Azione richiesta. Riprendi l'articolo sull'ospedale di Kalongo e proseguilo a partire dall'ultima frase riportata.

Testo.
02/09/2010
Le mamme-canguro. All'ospedale di Kalongo non ci sono le incubatrici per i bambini nati prematuramente. Così ci pensano le madri: portano i piccoli al seno.
Kalongo-Kampala, Uganda
Nel raggio di decine di chilometri è il solo ospedale. Oggi si chiama “Ambrosoli Hospital” in memoria del suo fondatore, il Servo di Dio Giuseppe Ambrosoli, il comboniano e medico che l’ha fondato nel 1956 e che vi ha passato tutta la sua vita missionaria fino alla morte, nel 1987.
Un ospedale che ha attraversato tutta la storia recente del Paese, le dittature feroci di Idi Amin e di Obote, la guerra di liberazione di Yoweri Museveni (l’attuale presidente, in carica ormai da 24 anni). E anche la guerra civile dell’Lra, nata proprio in queste terre, dato che Joseph Kony e i suoi seguaci erano Acholi.
«L’Ambrosoli Hospital non ha mai fermato la propria attività, neanche nei momenti più difficili», spiega suor Vincentina Achora, anche lei dell’ordine delle Piccole sorelle di Maria Immacolata, come la direttrice della scuola del Santa Bakhita. «Quando infuriava la violenza dei ribelli, ogni notte ospitavamo da 8 a 11 mila persone: venivano a dormire all’interno dell’ospedale per essere un po’ più sicuri».

Esercizi di interpretazione di grafici.
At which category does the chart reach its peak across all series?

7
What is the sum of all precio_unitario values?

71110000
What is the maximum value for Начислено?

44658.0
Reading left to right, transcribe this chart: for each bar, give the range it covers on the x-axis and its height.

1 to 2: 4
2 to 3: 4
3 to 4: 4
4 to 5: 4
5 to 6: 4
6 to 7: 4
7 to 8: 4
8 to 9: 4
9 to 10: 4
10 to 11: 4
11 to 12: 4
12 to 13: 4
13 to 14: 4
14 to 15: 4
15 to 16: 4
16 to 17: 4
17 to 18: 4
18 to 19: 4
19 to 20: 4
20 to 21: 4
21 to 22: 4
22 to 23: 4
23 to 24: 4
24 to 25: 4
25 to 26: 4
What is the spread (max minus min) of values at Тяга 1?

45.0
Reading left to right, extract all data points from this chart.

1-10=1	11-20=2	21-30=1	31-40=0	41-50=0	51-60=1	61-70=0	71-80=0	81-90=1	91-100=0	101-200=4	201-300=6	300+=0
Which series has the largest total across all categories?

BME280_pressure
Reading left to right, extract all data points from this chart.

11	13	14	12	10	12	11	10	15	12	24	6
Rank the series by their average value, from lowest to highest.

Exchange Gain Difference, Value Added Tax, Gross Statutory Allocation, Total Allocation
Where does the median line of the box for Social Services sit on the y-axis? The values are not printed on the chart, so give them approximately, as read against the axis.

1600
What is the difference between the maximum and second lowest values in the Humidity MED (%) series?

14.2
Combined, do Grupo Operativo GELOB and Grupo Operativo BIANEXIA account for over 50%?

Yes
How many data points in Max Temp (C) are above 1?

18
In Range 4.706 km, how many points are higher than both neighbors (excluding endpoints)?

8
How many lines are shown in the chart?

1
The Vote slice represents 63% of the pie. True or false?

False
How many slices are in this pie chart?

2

Risultato.
Oggi ha 320 posti letto. Nel raggio di 30 chilometri è l’unica struttura ospedaliera, ma per la sua fama arrivano pazienti persino da Kampala. Suor Vincentina di problemi ne deve risolvere tanti, ogni giorno. Un esempio? L’approvvigionamento di medicinali e materiale di consumo: «Non abbiamo un camion», dice. «E le strade sono quelle che sono. Per cui dobbiamo andare avanti e indietro da Kampala con il fuoristrada. Otto-nove ore di viaggio ogni volta».
Molte apparecchiature vanno sostituite, e quando qualcosa si guasta per la riparazione talvolta occorre andare fino a Nairobi, in Kenya. Inoltre i posti della pediatria sono insufficienti: talvolta non bastano e le mamme con i loro bambini ricoverati sono costrette a dormire fuori. «La gente qui è molto povera», conclude suor Vincentina. «Tutte le prestazioni non totalmente gratuite. Anzi, spesso vediamo che le condizioni sono estreme, al momento della dimissione diamo vestiti, sapone e beni di prima necessità».